Stored data
_ _ _

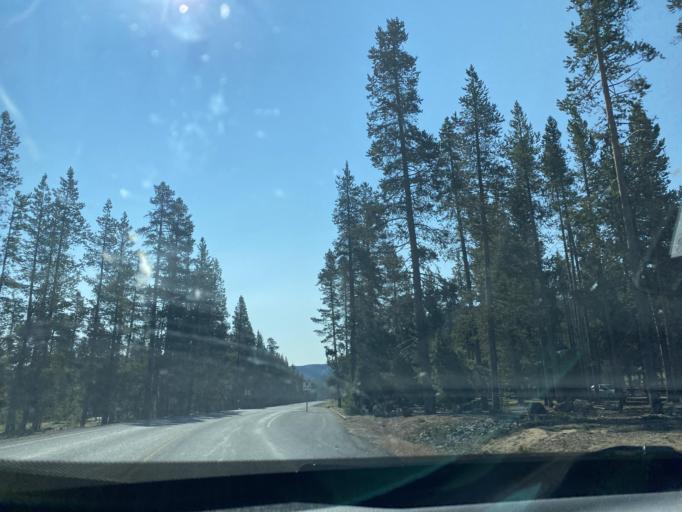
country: US
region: Oregon
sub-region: Deschutes County
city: Three Rivers
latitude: 43.7123
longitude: -121.2776
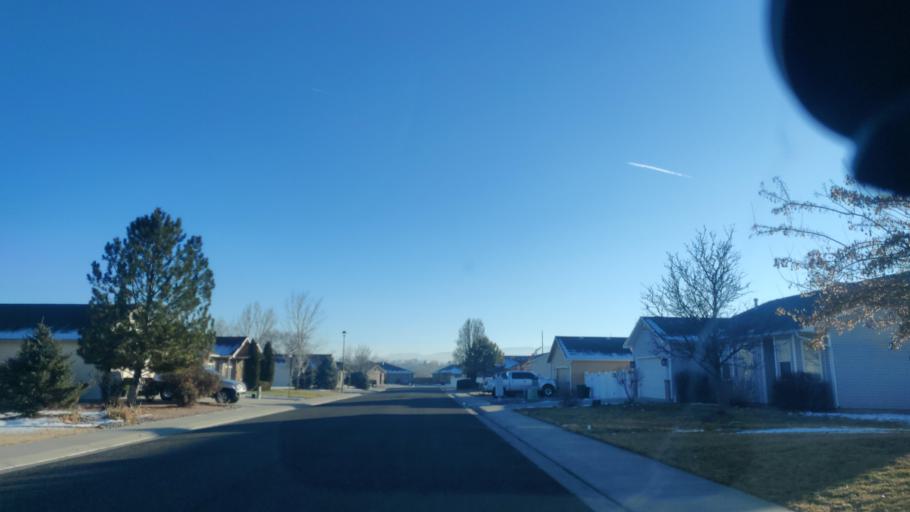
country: US
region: Colorado
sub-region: Mesa County
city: Grand Junction
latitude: 39.0610
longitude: -108.5213
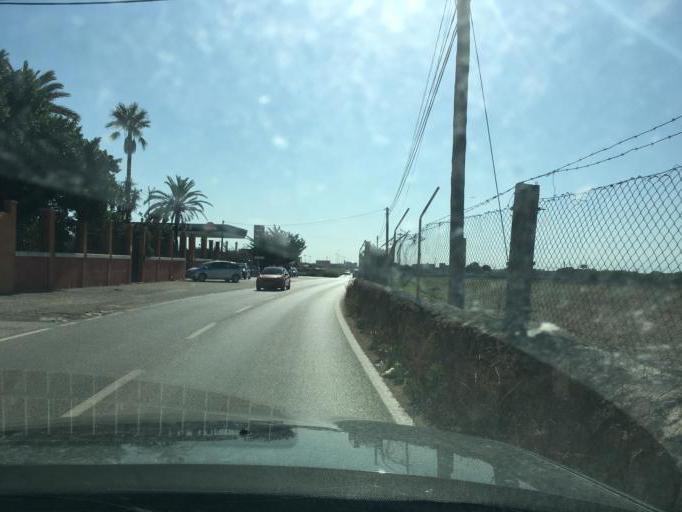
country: ES
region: Balearic Islands
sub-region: Illes Balears
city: Palma
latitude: 39.5769
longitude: 2.6850
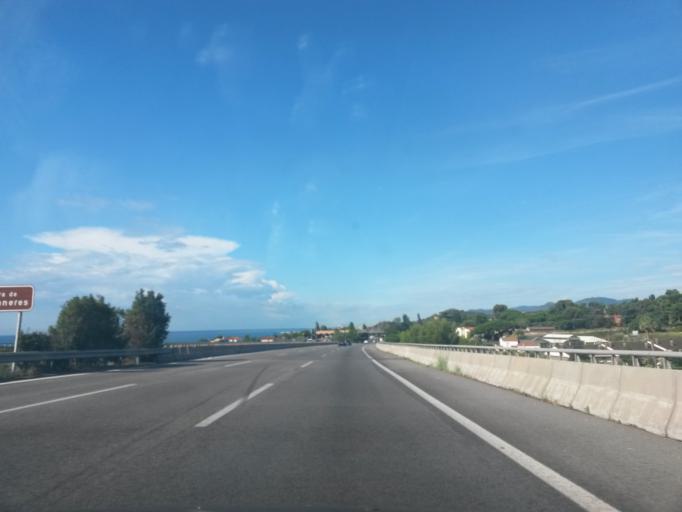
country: ES
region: Catalonia
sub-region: Provincia de Barcelona
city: Sant Andreu de Llavaneres
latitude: 41.5650
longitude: 2.4953
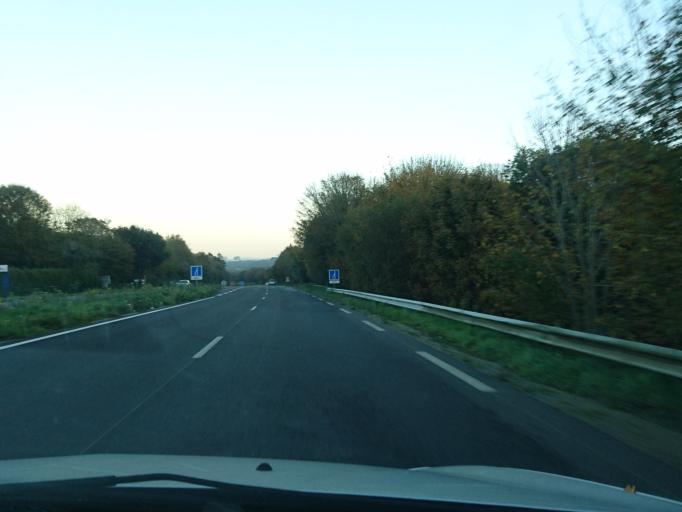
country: FR
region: Brittany
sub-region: Departement du Finistere
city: Guilers
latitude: 48.4135
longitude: -4.5420
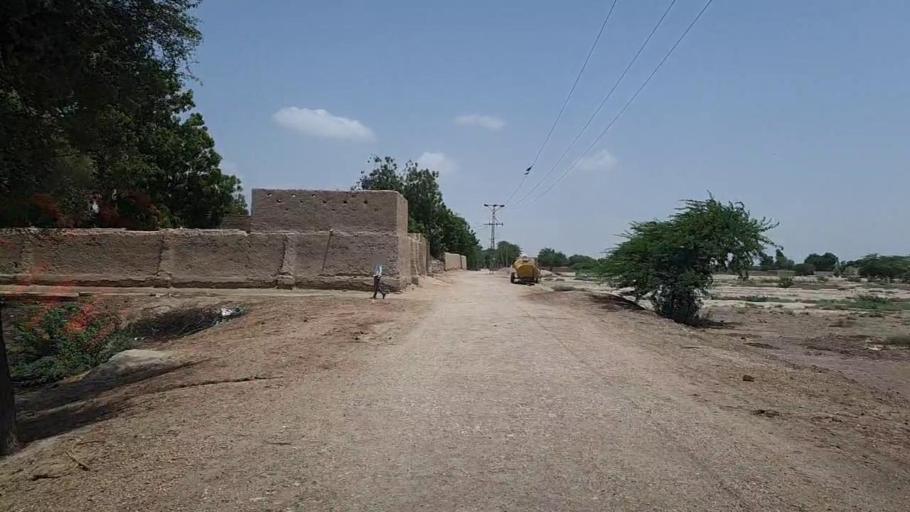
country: PK
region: Sindh
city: Pad Idan
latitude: 26.7531
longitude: 68.3069
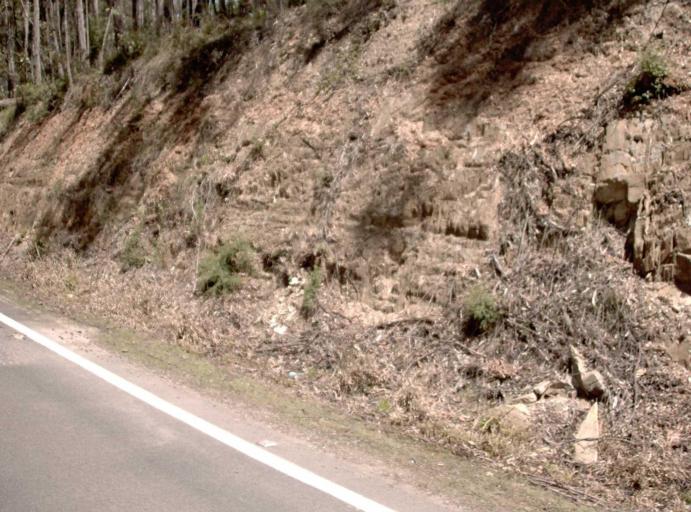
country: AU
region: New South Wales
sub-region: Bombala
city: Bombala
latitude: -37.5866
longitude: 148.9533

_ _ _

*EXERCISE TASK*: Echo the lines above, beginning at the line that contains "region: Balearic Islands" and continuing through the end of the records. Leave out the pictures.

*THE REPLY*:
region: Balearic Islands
sub-region: Illes Balears
city: Palma
latitude: 39.5769
longitude: 2.6850
country: ES
region: Catalonia
sub-region: Provincia de Barcelona
city: Sant Andreu de Llavaneres
latitude: 41.5650
longitude: 2.4953
country: FR
region: Brittany
sub-region: Departement du Finistere
city: Guilers
latitude: 48.4135
longitude: -4.5420
country: PK
region: Sindh
city: Pad Idan
latitude: 26.7531
longitude: 68.3069
country: AU
region: New South Wales
sub-region: Bombala
city: Bombala
latitude: -37.5866
longitude: 148.9533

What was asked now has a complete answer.